Work item:
Quote the lines below exactly, from the one that holds "typically linear pattern, along" through the final line of the records, and only those.

(Beginning of Material provided)

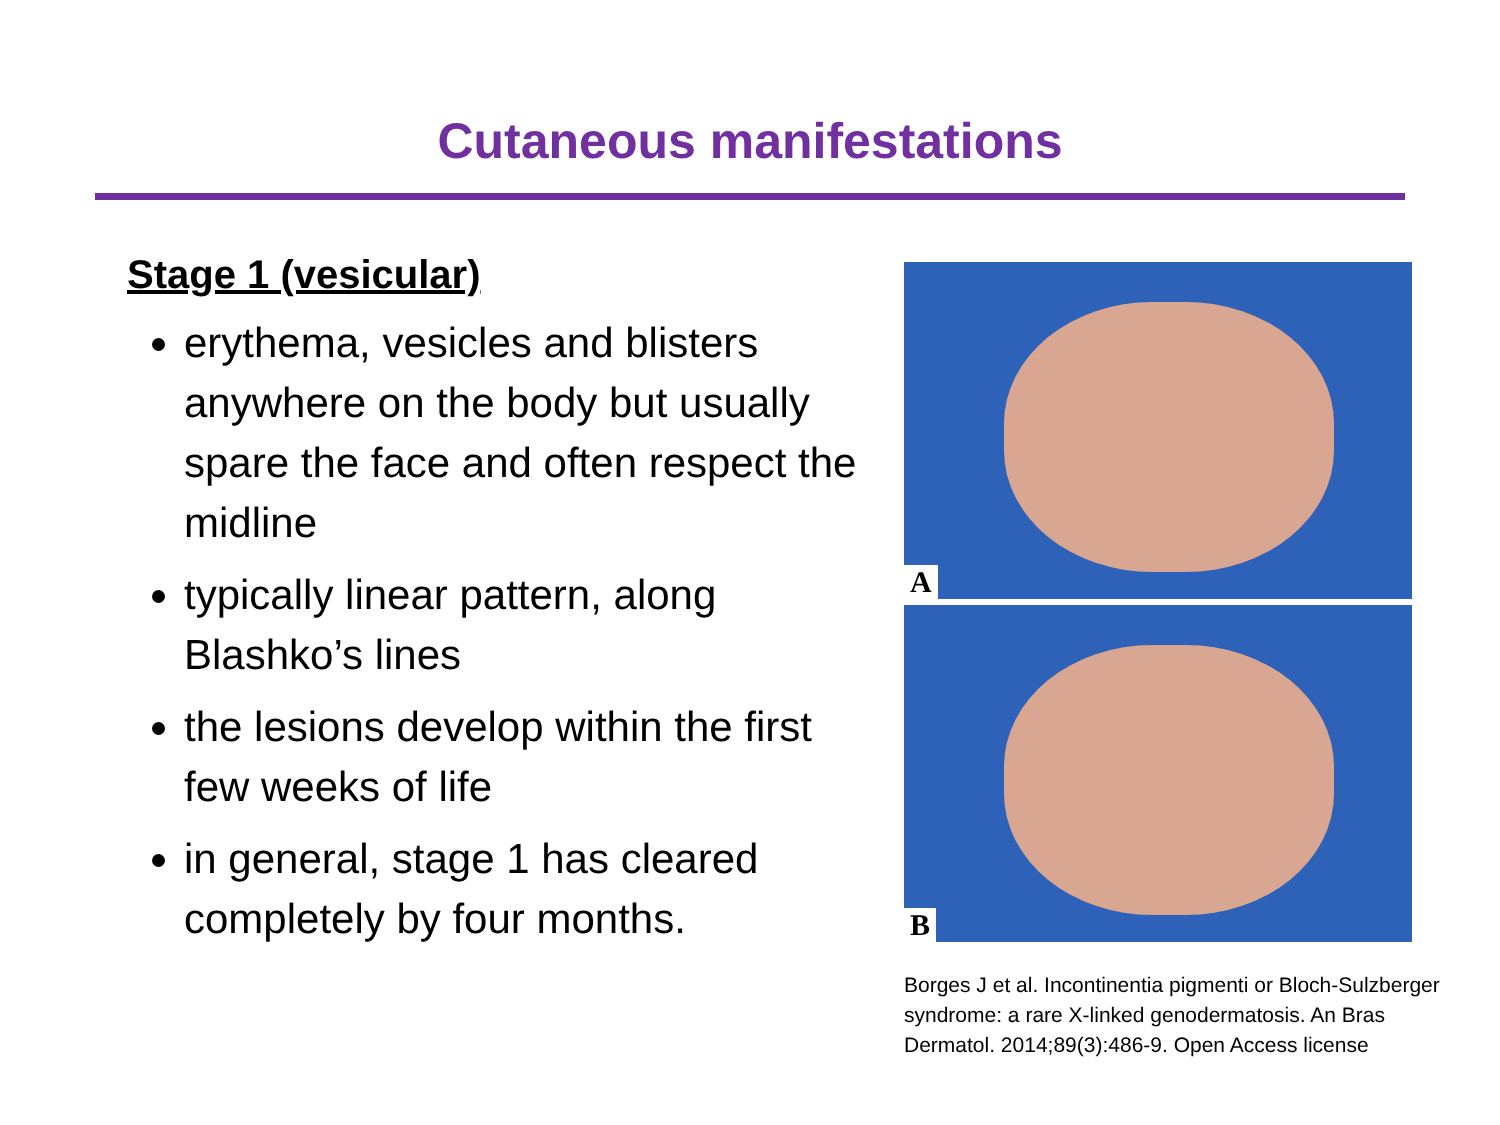Cutaneous manifestations
Stage 1 (vesicular)
erythema, vesicles and blisters anywhere on the body but usually spare the face and often respect the midline
typically linear pattern, along Blashko’s lines
the lesions develop within the first few weeks of life
in general, stage 1 has cleared completely by four months.
A
B
Borges J et al. Incontinentia pigmenti or Bloch-Sulzberger syndrome: a rare X-linked genodermatosis. An Bras Dermatol. 2014;89(3):486-9. Open Access license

(End of Material provided)

Exercise answer:
typically linear pattern, along Blashko’s lines
the lesions develop within the first few weeks of life
in general, stage 1 has cleared completely by four months.
A
B
Borges J et al. Incontinentia pigmenti or Bloch-Sulzberger syndrome: a rare X-linked genodermatosis. An Bras Dermatol. 2014;89(3):486-9. Open Access license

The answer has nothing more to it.